Pouchkine transpose ces significations dans un langage poétique qui lui est propre. Il évoque la fidélité divine, le refus de l’abandon et la continuité du lien entre le Créateur et Son serviteur. Il reprend également la fin de la sourate, où Dieu rappelle au Prophète qu’Il l’a trouvé orphelin et lui a offert protection et soutien. De cette reconnaissance découle une exigence morale : ne pas opprimer l’orphelin, ne pas repousser le nécessiteux et transmettre les bienfaits reçus.
Dans ses vers, Pouchkine insiste sur la compassion, la protection des plus faibles et la responsabilité morale envers autrui. Ces thèmes montrent à quel point il avait saisi l’essence éthique du message coranique et sa portée universelle.

Les récits coraniques et leur réécriture poétique
Au-delà de la sourate Ad-Duha, Pouchkine s’inspire également d’épisodes majeurs de la vie du Prophète, notamment l’émigration de La Mecque vers Médine et l’épisode de la grotte, mentionné dans le verset 40 de la sourate At-Tawba. Ce passage souligne l’assistance divine accordée au Prophète et à son compagnon lors de leur fuite, malgré l’absence apparente de soutien humain.
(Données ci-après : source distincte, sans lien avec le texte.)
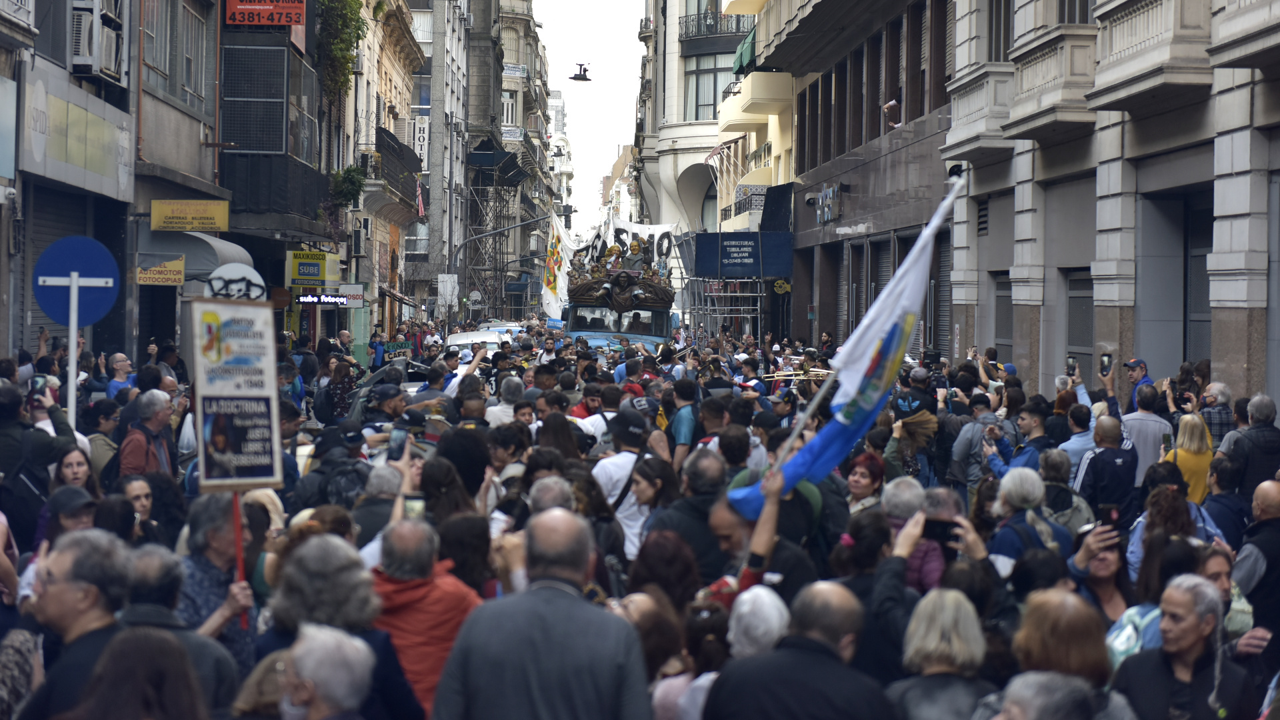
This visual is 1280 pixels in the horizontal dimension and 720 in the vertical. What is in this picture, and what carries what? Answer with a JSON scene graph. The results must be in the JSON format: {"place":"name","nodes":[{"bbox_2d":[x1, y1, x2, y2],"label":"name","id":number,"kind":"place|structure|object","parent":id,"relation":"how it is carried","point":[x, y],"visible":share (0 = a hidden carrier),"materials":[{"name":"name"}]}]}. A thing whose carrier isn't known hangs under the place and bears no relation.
{"place":"outdoors","nodes":[
{"label":"outdoors","id":0,"kind":"place"},
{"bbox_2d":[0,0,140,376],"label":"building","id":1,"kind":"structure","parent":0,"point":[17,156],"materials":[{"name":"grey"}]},
{"bbox_2d":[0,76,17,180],"label":"sign","id":2,"kind":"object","parent":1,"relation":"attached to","point":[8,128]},
{"bbox_2d":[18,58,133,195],"label":"shop sign","id":3,"kind":"object","parent":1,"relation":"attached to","point":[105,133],"visible":0.96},
{"bbox_2d":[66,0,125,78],"label":"air conditioner","id":4,"kind":"object","parent":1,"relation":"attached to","point":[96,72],"visible":0.93,"materials":[{"name":"white plastic"}]},
{"bbox_2d":[2,0,334,367],"label":"building","id":5,"kind":"structure","parent":0,"point":[65,74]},
{"bbox_2d":[136,254,185,285],"label":"yellow sign","id":6,"kind":"object","parent":5,"relation":"attached to","point":[179,277],"visible":0.96,"materials":[{"name":"yellow"}]},
{"bbox_2d":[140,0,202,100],"label":"window","id":7,"kind":"structure","parent":5,"relation":"in","point":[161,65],"materials":[{"name":"grey glass"}]},
{"bbox_2d":[149,199,229,231],"label":"yellow sign","id":8,"kind":"object","parent":5,"relation":"attached to","point":[216,225],"visible":0.97,"materials":[{"name":"yellow"}]},
{"bbox_2d":[138,226,255,282],"label":"awning","id":9,"kind":"object","parent":5,"relation":"attached to","point":[235,248],"visible":0.48,"materials":[{"name":"grey fabric"}]},
{"bbox_2d":[204,262,265,302],"label":"round sign","id":10,"kind":"object","parent":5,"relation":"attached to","point":[221,271],"visible":0.8,"materials":[{"name":"white metal"}]},
{"bbox_2d":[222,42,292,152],"label":"window","id":11,"kind":"structure","parent":5,"relation":"attached to","point":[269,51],"materials":[{"name":"metal"}]},
{"bbox_2d":[224,0,307,26],"label":"red sign","id":12,"kind":"object","parent":5,"relation":"attached to","point":[293,21],"visible":0.97,"materials":[{"name":"red"}]},
{"bbox_2d":[287,250,333,286],"label":"yellow sign","id":13,"kind":"object","parent":5,"relation":"attached to","point":[302,255],"visible":0.96,"materials":[{"name":"yellow plastic"}]},
{"bbox_2d":[294,293,349,305],"label":"led sign","id":14,"kind":"object","parent":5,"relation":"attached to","point":[304,300],"visible":0.95,"materials":[{"name":"black plastic"}]},
{"bbox_2d":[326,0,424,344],"label":"building","id":15,"kind":"structure","parent":0,"point":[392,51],"materials":[{"name":"beige"}]},
{"bbox_2d":[315,0,367,100],"label":"climbing plant","id":16,"kind":"object","parent":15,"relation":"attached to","point":[337,44],"visible":0.71,"materials":[{"name":"green plant"}]},
{"bbox_2d":[330,164,367,208],"label":"plant","id":17,"kind":"object","parent":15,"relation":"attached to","point":[359,184],"visible":0.76,"materials":[{"name":"green plant"}]},
{"bbox_2d":[337,282,363,307],"label":"sign","id":18,"kind":"object","parent":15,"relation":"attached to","point":[353,300],"visible":0.83,"materials":[{"name":"white plastic"}]},
{"bbox_2d":[352,217,367,256],"label":"air conditioner","id":19,"kind":"object","parent":15,"relation":"attached to","point":[355,232],"visible":0.97,"materials":[{"name":"white metal"}]},
{"bbox_2d":[374,125,425,214],"label":"balcony","id":20,"kind":"structure","parent":15,"relation":"attached to","point":[381,133],"materials":[{"name":"black metal"}]},
{"bbox_2d":[414,177,425,218],"label":"flag","id":21,"kind":"object","parent":15,"relation":"attached to","point":[420,204],"visible":0.69,"materials":[{"name":"fabric"}]},
{"bbox_2d":[412,116,428,160],"label":"white sign","id":22,"kind":"object","parent":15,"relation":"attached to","point":[420,143],"visible":0.74,"materials":[{"name":"white"}]},
{"bbox_2d":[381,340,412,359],"label":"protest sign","id":23,"kind":"object","parent":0,"point":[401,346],"visible":0.7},
{"bbox_2d":[462,0,551,318],"label":"building","id":24,"kind":"structure","parent":0,"point":[473,83],"materials":[{"name":"grey stone"}]},
{"bbox_2d":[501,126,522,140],"label":"sign","id":25,"kind":"object","parent":24,"relation":"attached to","point":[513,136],"visible":0.66,"materials":[{"name":"white"}]},
{"bbox_2d":[502,63,526,76],"label":"sign","id":26,"kind":"object","parent":24,"relation":"attached to","point":[510,72],"visible":0.8,"materials":[{"name":"white"}]},
{"bbox_2d":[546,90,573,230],"label":"distant building","id":27,"kind":"structure","parent":0,"point":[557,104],"materials":[{"name":"white stone"}]},
{"bbox_2d":[569,63,591,81],"label":"street lamp","id":28,"kind":"object","parent":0,"point":[584,69],"visible":0.98,"materials":[{"name":"black metal"}]},
{"bbox_2d":[532,0,646,236],"label":"sky","id":29,"kind":"structure","parent":0,"point":[563,88],"materials":[{"name":"white"}]},
{"bbox_2d":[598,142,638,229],"label":"distant building","id":30,"kind":"structure","parent":0,"point":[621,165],"materials":[{"name":"beige"}]},
{"bbox_2d":[634,0,755,235],"label":"corner building","id":31,"kind":"structure","parent":0,"point":[667,85],"materials":[{"name":"stone"}]},
{"bbox_2d":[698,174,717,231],"label":"window","id":32,"kind":"structure","parent":31,"relation":"in","point":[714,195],"materials":[{"name":"grey glass"}]},
{"bbox_2d":[686,52,733,120],"label":"window","id":33,"kind":"structure","parent":31,"relation":"in","point":[716,90],"materials":[{"name":"glass"}]},
{"bbox_2d":[678,9,752,40],"label":"balcony","id":34,"kind":"structure","parent":31,"relation":"attached to","point":[714,15],"materials":[{"name":"black metal"}]},
{"bbox_2d":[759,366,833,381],"label":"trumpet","id":35,"kind":"object","parent":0,"point":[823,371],"visible":0.65,"materials":[{"name":"gold metal"}]},
{"bbox_2d":[754,0,957,354],"label":"building","id":36,"kind":"structure","parent":0,"point":[894,145],"materials":[{"name":"grey stone"}]},
{"bbox_2d":[732,26,757,75],"label":"green awning","id":37,"kind":"object","parent":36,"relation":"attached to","point":[749,51],"visible":0.31,"materials":[{"name":"green fabric"}]},
{"bbox_2d":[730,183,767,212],"label":"balcony","id":38,"kind":"structure","parent":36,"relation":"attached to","point":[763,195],"materials":[{"name":"black metal"}]},
{"bbox_2d":[720,71,791,124],"label":"balcony","id":39,"kind":"structure","parent":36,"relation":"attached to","point":[769,113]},
{"bbox_2d":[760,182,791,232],"label":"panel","id":40,"kind":"object","parent":36,"relation":"attached to","point":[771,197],"visible":0.82,"materials":[{"name":"black"}]},
{"bbox_2d":[772,278,791,294],"label":"yellow sign","id":41,"kind":"object","parent":36,"relation":"attached to","point":[785,287],"visible":0.96,"materials":[{"name":"yellow"}]},
{"bbox_2d":[814,182,842,224],"label":"shop sign","id":42,"kind":"object","parent":36,"relation":"attached to","point":[827,209],"visible":0.96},
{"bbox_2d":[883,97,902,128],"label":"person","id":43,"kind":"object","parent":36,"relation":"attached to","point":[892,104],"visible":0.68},
{"bbox_2d":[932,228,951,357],"label":"roller shutter","id":44,"kind":"object","parent":36,"relation":"in","point":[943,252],"visible":0.47,"materials":[{"name":"grey metal"}]},
{"bbox_2d":[1065,356,1077,374],"label":"smartphone","id":45,"kind":"object","parent":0,"point":[1073,362],"visible":0.88,"materials":[{"name":"black"}]},
{"bbox_2d":[940,0,1279,407],"label":"stone building","id":46,"kind":"structure","parent":0,"point":[1244,298],"materials":[{"name":"grey stone"}]},
{"bbox_2d":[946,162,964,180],"label":"security camera","id":47,"kind":"object","parent":46,"relation":"attached to","point":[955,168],"visible":0.6,"materials":[{"name":"black"}]},
{"bbox_2d":[946,63,1018,158],"label":"balcony","id":48,"kind":"structure","parent":46,"relation":"attached to","point":[980,97],"materials":[{"name":"white stone"}]},
{"bbox_2d":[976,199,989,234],"label":"vent","id":49,"kind":"object","parent":46,"relation":"in","point":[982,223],"visible":0.71,"materials":[{"name":"metal"}]},
{"bbox_2d":[986,0,1013,60],"label":"window","id":50,"kind":"structure","parent":46,"relation":"in","point":[1005,49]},
{"bbox_2d":[992,271,1013,360],"label":"door","id":51,"kind":"structure","parent":46,"relation":"in","point":[1003,337],"materials":[{"name":"grey"}]},
{"bbox_2d":[1007,26,1101,139],"label":"balcony","id":52,"kind":"structure","parent":46,"relation":"attached to","point":[1079,72],"materials":[{"name":"stone"}]},
{"bbox_2d":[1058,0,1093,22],"label":"window","id":53,"kind":"structure","parent":46,"relation":"in","point":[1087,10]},
{"bbox_2d":[1064,268,1094,382],"label":"door","id":54,"kind":"structure","parent":46,"relation":"in","point":[1077,344],"materials":[{"name":"grey"}]},
{"bbox_2d":[1089,0,1215,104],"label":"balcony","id":55,"kind":"structure","parent":46,"relation":"attached to","point":[1103,101],"materials":[{"name":"stone"}]},
{"bbox_2d":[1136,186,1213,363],"label":"door","id":56,"kind":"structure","parent":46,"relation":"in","point":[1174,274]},
{"label":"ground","id":57,"kind":"structure","parent":0},
{"bbox_2d":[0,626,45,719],"label":"person","id":58,"kind":"object","parent":57,"relation":"on","point":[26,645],"visible":0.87},
{"bbox_2d":[0,376,81,542],"label":"man","id":59,"kind":"object","parent":57,"relation":"on","point":[8,469],"visible":0.57},
{"bbox_2d":[31,373,48,394],"label":"smartphone","id":60,"kind":"object","parent":59,"relation":"in","point":[40,387],"visible":0.66,"materials":[{"name":"black"}]},
{"bbox_2d":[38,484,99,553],"label":"person","id":61,"kind":"object","parent":57,"relation":"on","point":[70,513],"visible":0.28},
{"bbox_2d":[64,270,80,428],"label":"sign pole","id":62,"kind":"object","parent":57,"relation":"on","point":[73,337],"visible":0.54,"materials":[{"name":"white metal"}]},
{"bbox_2d":[32,234,119,326],"label":"round sign","id":63,"kind":"object","parent":62,"relation":"attached to","point":[84,321],"visible":0.9,"materials":[{"name":"blue metal"}]},
{"bbox_2d":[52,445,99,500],"label":"woman","id":64,"kind":"object","parent":57,"relation":"on","point":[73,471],"visible":0.38},
{"bbox_2d":[22,526,135,719],"label":"man","id":65,"kind":"object","parent":57,"relation":"on","point":[57,604],"visible":0.71},
{"bbox_2d":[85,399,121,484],"label":"man","id":66,"kind":"object","parent":57,"relation":"on","point":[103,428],"visible":0.4},
{"bbox_2d":[103,351,135,400],"label":"man","id":67,"kind":"object","parent":57,"relation":"on","point":[119,357],"visible":0.47},
{"bbox_2d":[58,628,209,719],"label":"woman","id":68,"kind":"object","parent":57,"relation":"on","point":[137,648],"visible":1},
{"bbox_2d":[117,476,159,544],"label":"woman","id":69,"kind":"object","parent":57,"relation":"on","point":[137,485],"visible":0.39},
{"bbox_2d":[116,387,176,478],"label":"man","id":70,"kind":"object","parent":57,"relation":"on","point":[158,423],"visible":0.55},
{"bbox_2d":[121,547,249,716],"label":"man","id":71,"kind":"object","parent":57,"relation":"on","point":[149,572],"visible":0.52},
{"bbox_2d":[174,491,259,677],"label":"man","id":72,"kind":"object","parent":57,"relation":"on","point":[214,547],"visible":0.5},
{"bbox_2d":[189,297,283,494],"label":"protest sign","id":73,"kind":"object","parent":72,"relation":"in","point":[209,307],"visible":0.98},
{"bbox_2d":[231,490,249,628],"label":"red pole","id":74,"kind":"object","parent":72,"relation":"in","point":[237,533],"visible":0.51,"materials":[{"name":"red"}]},
{"bbox_2d":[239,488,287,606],"label":"woman","id":75,"kind":"object","parent":57,"relation":"on","point":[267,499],"visible":0.37},
{"bbox_2d":[277,622,375,719],"label":"person","id":76,"kind":"object","parent":57,"relation":"on","point":[325,636],"visible":1},
{"bbox_2d":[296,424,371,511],"label":"man","id":77,"kind":"object","parent":57,"relation":"on","point":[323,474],"visible":0.48},
{"bbox_2d":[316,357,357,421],"label":"woman","id":78,"kind":"object","parent":57,"relation":"on","point":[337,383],"visible":0.71},
{"bbox_2d":[260,529,428,719],"label":"woman","id":79,"kind":"object","parent":57,"relation":"on","point":[304,556],"visible":0.7},
{"bbox_2d":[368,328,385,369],"label":"person","id":80,"kind":"object","parent":57,"relation":"on","point":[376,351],"visible":0.6},
{"bbox_2d":[353,459,407,560],"label":"person","id":81,"kind":"object","parent":57,"relation":"on","point":[383,474],"visible":0.28},
{"bbox_2d":[387,427,407,460],"label":"smartphone","id":82,"kind":"object","parent":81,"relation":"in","point":[399,442],"visible":0.86,"materials":[{"name":"black"}]},
{"bbox_2d":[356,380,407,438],"label":"man","id":83,"kind":"object","parent":57,"relation":"on","point":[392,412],"visible":0.36},
{"bbox_2d":[354,358,438,412],"label":"car","id":84,"kind":"object","parent":57,"relation":"on","point":[413,385],"visible":0.2,"materials":[{"name":"metal"}]},
{"bbox_2d":[366,516,483,719],"label":"man","id":85,"kind":"object","parent":57,"relation":"on","point":[411,536],"visible":0.67},
{"bbox_2d":[404,495,426,518],"label":"smartphone","id":86,"kind":"object","parent":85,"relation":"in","point":[415,508],"visible":0.5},
{"bbox_2d":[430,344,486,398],"label":"person","id":87,"kind":"object","parent":57,"relation":"on","point":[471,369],"visible":0.36},
{"bbox_2d":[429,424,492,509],"label":"woman","id":88,"kind":"object","parent":57,"relation":"on","point":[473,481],"visible":0.49},
{"bbox_2d":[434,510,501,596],"label":"woman","id":89,"kind":"object","parent":57,"relation":"on","point":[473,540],"visible":0.49},
{"bbox_2d":[444,328,505,362],"label":"car","id":90,"kind":"object","parent":57,"relation":"on","point":[469,339],"visible":0.34,"materials":[{"name":"white metal"}]},
{"bbox_2d":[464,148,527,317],"label":"scaffolding","id":91,"kind":"object","parent":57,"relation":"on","point":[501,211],"visible":0.59,"materials":[{"name":"metal"}]},
{"bbox_2d":[450,212,548,316],"label":"street lamp","id":92,"kind":"object","parent":57,"relation":"on","point":[489,234],"visible":0.62,"materials":[{"name":"grey metal"}]},
{"bbox_2d":[436,273,459,309],"label":"white sign","id":93,"kind":"object","parent":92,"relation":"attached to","point":[445,275],"visible":0.92,"materials":[{"name":"white"}]},
{"bbox_2d":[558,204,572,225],"label":"traffic light","id":94,"kind":"object","parent":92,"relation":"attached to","point":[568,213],"visible":0.74,"materials":[{"name":"black"}]},
{"bbox_2d":[477,322,527,339],"label":"car","id":95,"kind":"object","parent":57,"relation":"on","point":[501,328],"visible":0.21,"materials":[{"name":"white metal"}]},
{"bbox_2d":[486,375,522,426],"label":"man","id":96,"kind":"object","parent":57,"relation":"on","point":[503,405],"visible":0.41},
{"bbox_2d":[430,505,651,719],"label":"man","id":97,"kind":"object","parent":57,"relation":"on","point":[547,588],"visible":0.98},
{"bbox_2d":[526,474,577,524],"label":"man","id":98,"kind":"object","parent":57,"relation":"on","point":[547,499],"visible":0.22},
{"bbox_2d":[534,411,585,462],"label":"woman","id":99,"kind":"object","parent":57,"relation":"on","point":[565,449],"visible":0.41},
{"bbox_2d":[576,382,622,444],"label":"man","id":100,"kind":"object","parent":57,"relation":"on","point":[600,428],"visible":0.35},
{"bbox_2d":[561,238,677,351],"label":"parade float","id":101,"kind":"object","parent":57,"relation":"on","point":[661,316],"visible":0.51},
{"bbox_2d":[542,213,579,318],"label":"white flag","id":102,"kind":"object","parent":101,"relation":"attached to","point":[549,307],"visible":0.7,"materials":[{"name":"white fabric"}]},
{"bbox_2d":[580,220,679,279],"label":"banner","id":103,"kind":"object","parent":101,"relation":"attached to","point":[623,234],"visible":0.54,"materials":[{"name":"white fabric"}]},
{"bbox_2d":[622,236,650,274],"label":"statue","id":104,"kind":"object","parent":101,"relation":"on","point":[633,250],"visible":0.76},
{"bbox_2d":[590,404,657,559],"label":"man","id":105,"kind":"object","parent":57,"relation":"on","point":[600,476],"visible":0.5},
{"bbox_2d":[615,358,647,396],"label":"man","id":106,"kind":"object","parent":57,"relation":"on","point":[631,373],"visible":0.35},
{"bbox_2d":[622,454,684,557],"label":"woman","id":107,"kind":"object","parent":57,"relation":"on","point":[644,492],"visible":0.54},
{"bbox_2d":[624,530,702,613],"label":"woman","id":108,"kind":"object","parent":57,"relation":"on","point":[658,556],"visible":0.57},
{"bbox_2d":[666,378,699,465],"label":"man","id":109,"kind":"object","parent":57,"relation":"on","point":[681,423],"visible":0.75},
{"bbox_2d":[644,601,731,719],"label":"woman","id":110,"kind":"object","parent":57,"relation":"on","point":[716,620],"visible":0.64},
{"bbox_2d":[648,450,729,570],"label":"man","id":111,"kind":"object","parent":57,"relation":"on","point":[700,467],"visible":0.46},
{"bbox_2d":[685,273,767,340],"label":"scaffolding","id":112,"kind":"object","parent":57,"relation":"on","point":[758,307],"visible":0.56,"materials":[{"name":"metal"}]},
{"bbox_2d":[693,232,791,276],"label":"blue banner","id":113,"kind":"object","parent":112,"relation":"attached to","point":[755,273],"visible":0.96,"materials":[{"name":"blue"}]},
{"bbox_2d":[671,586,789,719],"label":"woman","id":114,"kind":"object","parent":57,"relation":"on","point":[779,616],"visible":0.56},
{"bbox_2d":[699,463,821,608],"label":"man","id":115,"kind":"object","parent":57,"relation":"on","point":[716,515],"visible":0.37},
{"bbox_2d":[726,171,963,514],"label":"flag","id":116,"kind":"object","parent":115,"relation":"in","point":[927,257],"visible":0.85,"materials":[{"name":"fabric"}]},
{"bbox_2d":[707,580,893,719],"label":"man","id":117,"kind":"object","parent":57,"relation":"on","point":[793,655],"visible":0.99},
{"bbox_2d":[843,451,886,512],"label":"woman","id":118,"kind":"object","parent":57,"relation":"on","point":[869,463],"visible":0.51},
{"bbox_2d":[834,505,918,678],"label":"woman","id":119,"kind":"object","parent":57,"relation":"on","point":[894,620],"visible":0.5},
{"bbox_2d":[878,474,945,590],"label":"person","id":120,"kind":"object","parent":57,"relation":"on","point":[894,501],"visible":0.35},
{"bbox_2d":[885,394,941,482],"label":"person","id":121,"kind":"object","parent":57,"relation":"on","point":[920,435],"visible":0.59},
{"bbox_2d":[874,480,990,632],"label":"person","id":122,"kind":"object","parent":57,"relation":"on","point":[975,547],"visible":0.41},
{"bbox_2d":[921,518,959,544],"label":"smartphone","id":123,"kind":"object","parent":122,"relation":"in","point":[945,531],"visible":0.7,"materials":[{"name":"black plastic"}]},
{"bbox_2d":[886,588,995,719],"label":"woman","id":124,"kind":"object","parent":57,"relation":"on","point":[957,604],"visible":0.93},
{"bbox_2d":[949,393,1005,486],"label":"man","id":125,"kind":"object","parent":57,"relation":"on","point":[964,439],"visible":0.57},
{"bbox_2d":[979,410,1047,478],"label":"man","id":126,"kind":"object","parent":57,"relation":"on","point":[1001,467],"visible":0.44},
{"bbox_2d":[984,464,1071,572],"label":"person","id":127,"kind":"object","parent":57,"relation":"on","point":[1010,499],"visible":0.5},
{"bbox_2d":[987,672,1107,719],"label":"person","id":128,"kind":"object","parent":57,"relation":"on","point":[1024,680],"visible":1},
{"bbox_2d":[1039,448,1091,529],"label":"person","id":129,"kind":"object","parent":57,"relation":"on","point":[1052,469],"visible":0.42},
{"bbox_2d":[1011,588,1123,709],"label":"woman","id":130,"kind":"object","parent":57,"relation":"on","point":[1059,600],"visible":0.75},
{"bbox_2d":[1053,400,1095,477],"label":"man","id":131,"kind":"object","parent":57,"relation":"on","point":[1087,437],"visible":0.4},
{"bbox_2d":[1065,518,1139,643],"label":"woman","id":132,"kind":"object","parent":57,"relation":"on","point":[1107,572],"visible":0.33},
{"bbox_2d":[1100,504,1120,528],"label":"smartphone","id":133,"kind":"object","parent":132,"relation":"in","point":[1109,515],"visible":0.59,"materials":[{"name":"black"}]},
{"bbox_2d":[1076,412,1139,524],"label":"man","id":134,"kind":"object","parent":57,"relation":"on","point":[1109,453],"visible":0.7},
{"bbox_2d":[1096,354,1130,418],"label":"man","id":135,"kind":"object","parent":57,"relation":"on","point":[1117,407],"visible":0.27},
{"bbox_2d":[1100,352,1111,372],"label":"smartphone","id":136,"kind":"object","parent":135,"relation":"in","point":[1107,357],"visible":0.93,"materials":[{"name":"black"}]},
{"bbox_2d":[1124,357,1151,412],"label":"man","id":137,"kind":"object","parent":57,"relation":"on","point":[1133,364],"visible":0.37},
{"bbox_2d":[1120,381,1171,485],"label":"man","id":138,"kind":"object","parent":57,"relation":"on","point":[1144,433],"visible":0.47},
{"bbox_2d":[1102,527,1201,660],"label":"woman","id":139,"kind":"object","parent":57,"relation":"on","point":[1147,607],"visible":0.35},
{"bbox_2d":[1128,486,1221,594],"label":"woman","id":140,"kind":"object","parent":57,"relation":"on","point":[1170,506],"visible":0.41},
{"bbox_2d":[1109,572,1255,719],"label":"man","id":141,"kind":"object","parent":57,"relation":"on","point":[1188,643],"visible":0.95},
{"bbox_2d":[1162,410,1215,502],"label":"woman","id":142,"kind":"object","parent":57,"relation":"on","point":[1193,460],"visible":0.46},
{"bbox_2d":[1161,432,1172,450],"label":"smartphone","id":143,"kind":"object","parent":142,"relation":"in","point":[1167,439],"visible":0.74,"materials":[{"name":"black"}]},
{"bbox_2d":[1193,380,1234,445],"label":"man","id":144,"kind":"object","parent":57,"relation":"on","point":[1221,389],"visible":0.49},
{"bbox_2d":[1200,453,1251,544],"label":"man","id":145,"kind":"object","parent":57,"relation":"on","point":[1223,476],"visible":0.46},
{"bbox_2d":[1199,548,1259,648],"label":"woman","id":146,"kind":"object","parent":57,"relation":"on","point":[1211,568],"visible":0.27},
{"bbox_2d":[1221,393,1279,498],"label":"man","id":147,"kind":"object","parent":57,"relation":"on","point":[1260,412],"visible":0.61},
{"bbox_2d":[1234,477,1279,652],"label":"man","id":148,"kind":"object","parent":57,"relation":"on","point":[1265,495],"visible":0.77}
]}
Les commentateurs du Coran expliquent que ce verset illustre la confiance absolue en Dieu et la certitude que l’aide divine se manifeste même dans les moments de plus grande solitude. Pouchkine intègre ces significations dans ses poèmes en évoquant la sérénité accordée par Dieu, la protection invisible et la victoire de la vérité sur l’oppression.

Cependant, comme le souligne Al-Ghamri, l’œuvre de Pouchkine ne constitue pas une imitation littérale du Coran. Il s’agit plutôt d’une recréation artistique. Le poète extrait des valeurs morales et spirituelles du texte sacré, puis les reformule à travers sa sensibilité personnelle, son style poétique et sa vision du monde. Il n’hésite pas à combiner dans un même poème des significations issues de différentes sourates, créant ainsi une unité poétique fondée sur l’éthique plutôt que sur la structure scripturaire.

Cette liberté artistique révèle une compréhension profonde du Coran, non comme un simple texte à citer, mais comme une source vivante de valeurs universelles. Pouchkine s’approprie ces valeurs pour leur donner une nouvelle forme, accessible à un public russe, tout en conservant leur essence morale et spirituelle.

Traductions du Coran et approfondissement spirituel de PouchkineL’intérêt de Pouchkine pour le Coran s’explique également par son accès à plusieurs traductions et commentaires. Selon Nazem Majid Al-Dirawi, le poète a étudié avec attention deux traductions du Coran : l’une en russe, réalisée par Mikhaïl Virovkine, et l’autre en français, traduite par André Du Ryer. Ces lectures lui ont permis de se familiariser avec de nombreuses sourates, dont Al-Baqara, Al-Kahf, Maryam, Taha, Al-Hajj, An-Nour, Al-Ahzab, Muhammad, Al-Fath, Al-Qiyama, ‘Abasa, At-Takwir, Al-Fajr, Al-Balad et Ad-Duha.

Pouchkine ne s’est pas limité à une lecture intellectuelle. Lors de son exil à Mikhaïlovskoïe, il mentionne dans son poème Le Fouilleur qu’il lisait les versets du Coran dans une grotte, trouvant dans cette lecture un apaisement spirituel. Il demanda également à écouter la récitation du Coran lors de ses voyages dans le sud de la Russie et jusqu’à Erzurum.
Son intérêt s’étendit à la biographie du Prophète Muhammad (paix sur lui), qu’il étudia avec admiration. Des manuscrits retrouvés attestent de son effort pour apprendre l’alphabet arabe, aidé par un ami maîtrisant cette langue. Ces éléments confirment que la relation de Pouchkine avec le Coran dépassait la simple curiosité littéraire ; elle relevait d’une quête spirituelle sincère et profonde.

Ainsi, l’expérience de Pouchkine montre comment le Coran, par la force de son message et la richesse de ses récits, a su inspirer un grand poète russe et nourrir une œuvre littéraire majeure. Cette rencontre entre deux univers culturels rappelle que la poésie et la spiritualité peuvent constituer des ponts durables entre les civilisations.